The Sn30+ Pro connects over Bluetooth and will last around 18 hours on a full charge. It’s also available in a few colors which mimick the style of the SNES, Super Famicom, and a standard black (pictured above).
The Switch Pro Controller has been praised since launch for its extremely comfortable design and great gyro sensors, and it is possible to bring that experience to the PC. The controller uses a fairly standard, Xbox-esque layout except for some minor alterations like the order of the face buttons (such as the “A” and “B” buttons trading places). This controller also feels heftier than most and lasts for 40 hours on a full charge. It connects through standard Bluetooth, but it does rely on DirectInput instead of Xinput, so running it through Steam’s controller configurator is highly recommended—especially because it gets the gyro controls functioning.
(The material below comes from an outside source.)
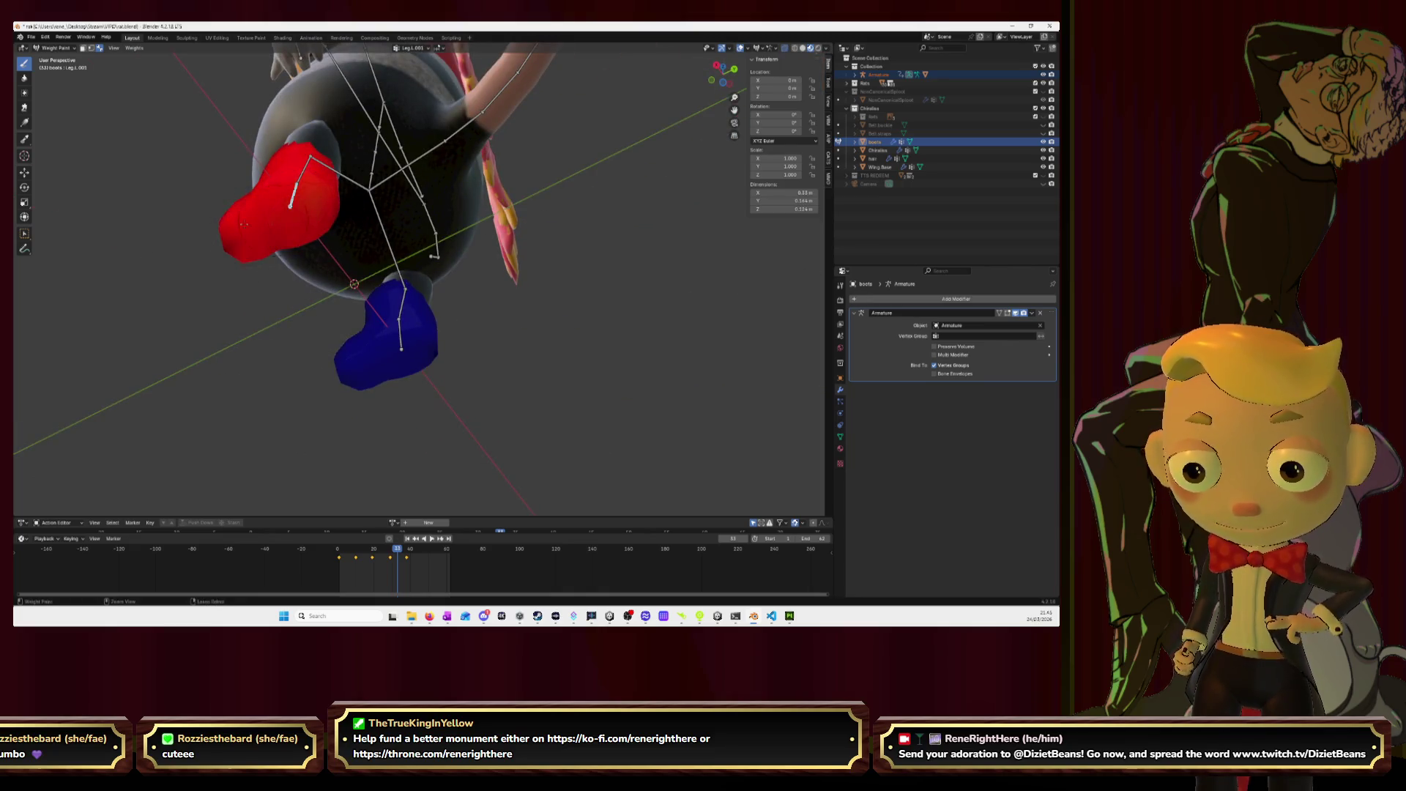
left_click_drag(293, 167, 404, 480)
scroll(404, 480, "up", 2)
Traditional fighting games are always best played in an arcade, so 8Bitdo has brought a slice of that home with its Arcade Stick. This abnormal controller mimics the design of arcade cabinets excellently and has plenty of buttons for mapping all the inputs, too. You can also open up 8Bitdo’s “Ultimate” software to create macros and remap inputs, but changing the inputs doesn’t just alter it on a software level . Each button has an LED label next to tell you what it does, and that will change accordingly as you remap inputs. While the Arcade Stick is primarily designed for fighting games, it also works fantastically with any classic arcade games or even modern titles which take on similar genres.
The Arcade Stick connects via Bluetooth or the included wireless adapter and will last 30-40 hours on a full charge. And for those interested in modding, you’ll be happy to hear that 8Bitdo designed this controller to be compatible with any 30mm/24mm arcade buttons and most arcade sticks.